Jake Allen: «ma fille est obsédée par le Canadien de Montréal»
Jake Allen et sa famille (sa femme et ses trois enfants de 7, 5 et 1 an) sont arrivés à Montréal en septembre 2020, pendant que la planète entière était paralysée par la COVID-19. Quatre ans plus tard, le spectre d’un échange l’impliquant est loin de l’enchanter. À Montréal, les siens et lui ont trouvé le bonheur.
«En tant que famille, débarquer à Montréal en provenance de St. Louis en période de COVID n’a pas été facile. Nous ne connaissions personne et... disons que les moyens de rencontrer des gens étaient pour le moins limités. Mais nous nous sommes rapidement adaptés. Ma femme a trouvé une routine qu’elle adore. Mes enfants aussi.»
«Nous vivons au sein d’un superbe et chaleureux quartier. Les enfants fréquentent une bonne école qu’ils aiment. Tout est vraiment simple, ici. Étant originaires du Nouveau-Brunswick, vivre à Montréal nous permet aussi d’être près de nos familles et de nos amis.»
Questionné sur la perception de sa famille par rapport à son emploi avec le Tricolore, Allen sourit à pleines dents.
«Ma plus vieille, celle de 7 ans, est carrément obsédée par le Canadien de Montréal. Sa chambre au grand complet est à l’effigie de l’équipe! Elle ne comprend pas que le hockey implique parfois des déménagements, mais elle sait que son père joue pour le Canadien et elle en est vraiment fière.»
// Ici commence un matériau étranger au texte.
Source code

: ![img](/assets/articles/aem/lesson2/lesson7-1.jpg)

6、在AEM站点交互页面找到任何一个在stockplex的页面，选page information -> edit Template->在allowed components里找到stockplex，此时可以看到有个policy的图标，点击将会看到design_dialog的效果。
Et comment a-t-il justement abordé les dernières semaines avec sa femme et ses enfants, considérant les innombrables rumeurs à son sujet?
«Ma femme et moi parlons beaucoup. Elle comprend ma réalité. Elle est incroyable. Nous avons aussi plusieurs amis à travers la LNH qui ont dû passer par ce processus qu’est celui d’être mêlé à des rumeurs de transaction, donc ça aide un peu. Et nous avons déjà un plan en tête si jamais un échange se produisait. De toute façon, je pense que tu dois toujours avoir un plan avec ta femme. Sinon, ça ouvre la porte à ce que les choses se passent moins bien (rires).
«Pour ce qui est des enfants, je n’ai pas encore discuté avec eux des enjeux propres aux transactions et je ne pense pas le faire jusqu’au jour où je doive être transigé, si ce jour arrive. J’aurai alors le mandat de leur expliquer les choses du mieux que je le peux.»
Jake Allen est un vétéran de plusieurs saisons dans la Ligue nationale. Il est permis de croire que Kent Hughes lui aurait fait signe si quelque chose d’imminent (lire ici un échange l’impliquant) se préparait.
«Mais je n’ai eu aucune discussion avec Kent récemment», d’affirmer le gardien.
«J’ai le privilège de jouer ici depuis quatre ans. J’ai presque remporté une coupe Stanley avec le CH. J’espère vraiment demeurer avec cette équipe. Si cela ne se produit pas, ça aura été formidable. Vraiment.»